Deadline: New Yorkers Who Require Absentee Ballots for November 7 City Elections Must Do So by the End of Day

By Yehudit Garmaise
Today is the last day New Yorkers who want or need to vote by absentee ballots can submit applications for the upcoming election taking place on November 7.
On November 7, voters who will not be in any of the five boroughs or voters who are suffering from short or long-term illnesses qualify to vote by absentee ballot.
In Boro Park, which is partly covered by City Council District 39, Shahana Hanif is the Democrat who currently represents the 39th Council District.
On NYCvotes, Hanif said her top three issues are to “fully fund our public schools, increase pedestrian and cyclist street safety, and to expand mental health services.”
Challenging Hanif is Republican Arkadiusz T. Tomaszewski, a resident of Brooklyn for 30 years, whose top priorities are to “protect our Constitution rights, ensure medical freedom of choice, and to support the NYPD in its efforts to reduce crime,” Tomaszewski said on nycvotes.com.

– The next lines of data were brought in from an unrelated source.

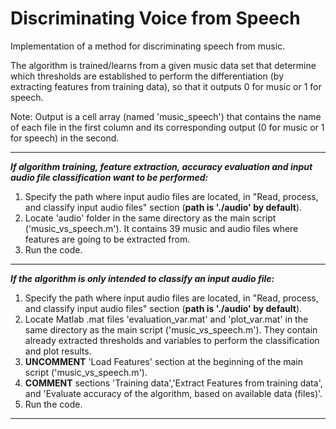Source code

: # Discriminating Voice from Speech

Implementation of a method for discriminating speech from music.

The algorithm is trained/learns from a given music data set that determine which thresholds are established to perform the differentiation (by extracting features from training data), so that it outputs 0 for music or 1 for speech.

Note: Output is a cell array (named 'music_speech') that contains the name of each file in the first column and its corresponding output (0 for music or 1 for speech) in the second.

------------------------------------------------------------------------------------------------------------------------------
***If algorithm training, feature extraction, accuracy evaluation and input audio file classification want to be performed:***

1) Specify the path where input audio files are located, in "Read, process, and classify input audio files" section (**path is './audio' by default**).
2) Locate 'audio' folder in the same directory as the main script ('music_vs_speech.m'). It contains 39 music and audio files where features are going to be extracted from.
3) Run the code.
------------------------------------------------------------------------------------------------------------------------------
***If the algorithm is only intended to classify an input audio file:***

1) Specify the path where input audio files are located, in "Read, process, and classify input audio files" section (**path is './audio' by default**).
2) Locate Matlab .mat files 'evaluation_var.mat' and 'plot_var.mat' in the same directory as the main script ('music_vs_speech.m'). They contain already extracted thresholds and variables to perform the classification and plot results.
3) **UNCOMMENT** 'Load Features' section at the beginning of the main script ('music_vs_speech.m').
4) **COMMENT** sections 'Training data','Extract Features from training data', and 'Evaluate accuracy of the algorithm, based on available data (files)'.
5) Run the code.
------------------------------------------------------------------------------------------------------------------------------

Also on the ballot are elections for district attorneys, civil court judges, and two ballot proposals regarding whether to “extend sewage project debt exclusion from debt limit” and also whether “to remove of small city school districts from special constitutional debt limitation.”
Monday is also the last day to submit changes of address requests for the election, which is only 15 days away.
After receiving absentee ballots for a particular election, voters may not cast ballots on voting machines, unless they are issued affidavit ballots, according to a recent change in New York state law.
New Yorkers who qualify to vote by absentee ballot are those who will not be in any of the five boroughs on Election Day, or those people for whom temporary or permanent illness would keep them away from the polls.
The early voting period will begin on October 28 and will run through November 5.